Thursday, 24 January 2013

You can QSAR that again - Reproducible research with IPython

I've mentioned the IPython Notebook before (here and here). It's an interactive Python session that runs in the web browser, and can capture and display the output including plots. It can be saved, loaded and exported to a static HTML page. Entries in the notebook can be edited, and the whole notebook can be run in order to regenerate the output.

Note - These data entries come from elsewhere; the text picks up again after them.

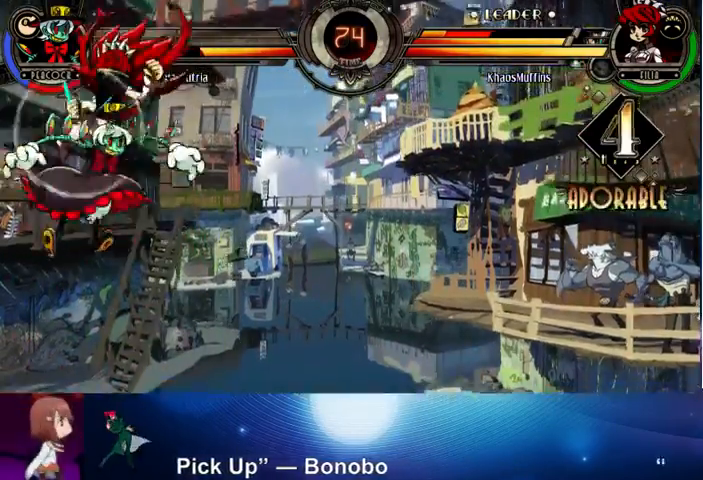
{"buttons": ["SQUARE", "TRIANGLE"], "left_stick": "up", "events": [[100, "SQUARE", "down"], [133, "left_stick", "right"], [167, "SQUARE", "up"], [400, "left_stick", "up"], [467, "SQUARE", "down"], [467, "TRIANGLE", "down"]]}
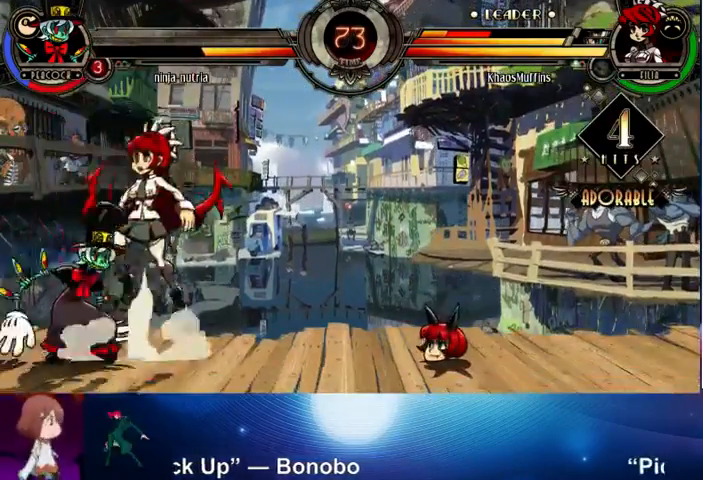
{"buttons": [], "left_stick": "center", "events": [[33, "TRIANGLE", "up"], [33, "left_stick", "left"], [67, "SQUARE", "up"], [100, "R2", "down"], [200, "R2", "up"], [400, "left_stick", "center"]]}
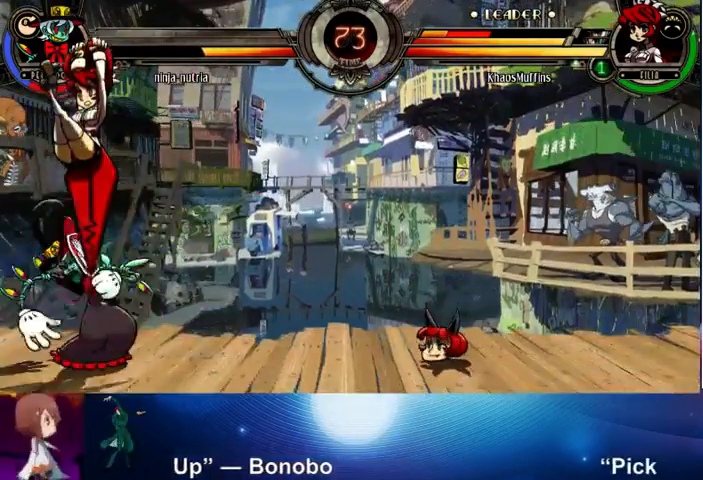
{"buttons": ["CIRCLE"], "left_stick": "center", "events": [[300, "CROSS", "down"], [300, "left_stick", "down"], [367, "CROSS", "up"], [400, "CIRCLE", "down"], [400, "left_stick", "center"]]}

In other words, it's the perfect tool for documenting and presenting an analysis of data, thus bringing us one step closer to the goal of reproducible research. There is one area in which it is a particularly good fit for cheminformatics, and that's QSAR.

Greg Landrum and Nikolas Fechner of Novartis have led the way here. Check out this series of IPython notebooks originally presented at the RDKit UGM in 2012, and in particular the one on Using SciKit-Learn and Descriptors to Build Regression Models. Here's an excerpt:
It's pretty much a complete record of how they went about analysing a particular dataset from start to finish. The only thing that I would add is that I would ask the software used (RDKit, ipython, matplotlib and scikits-learn) to print out their version numbers of the top of the notebook (and add some pretty pictures of outliers too of course).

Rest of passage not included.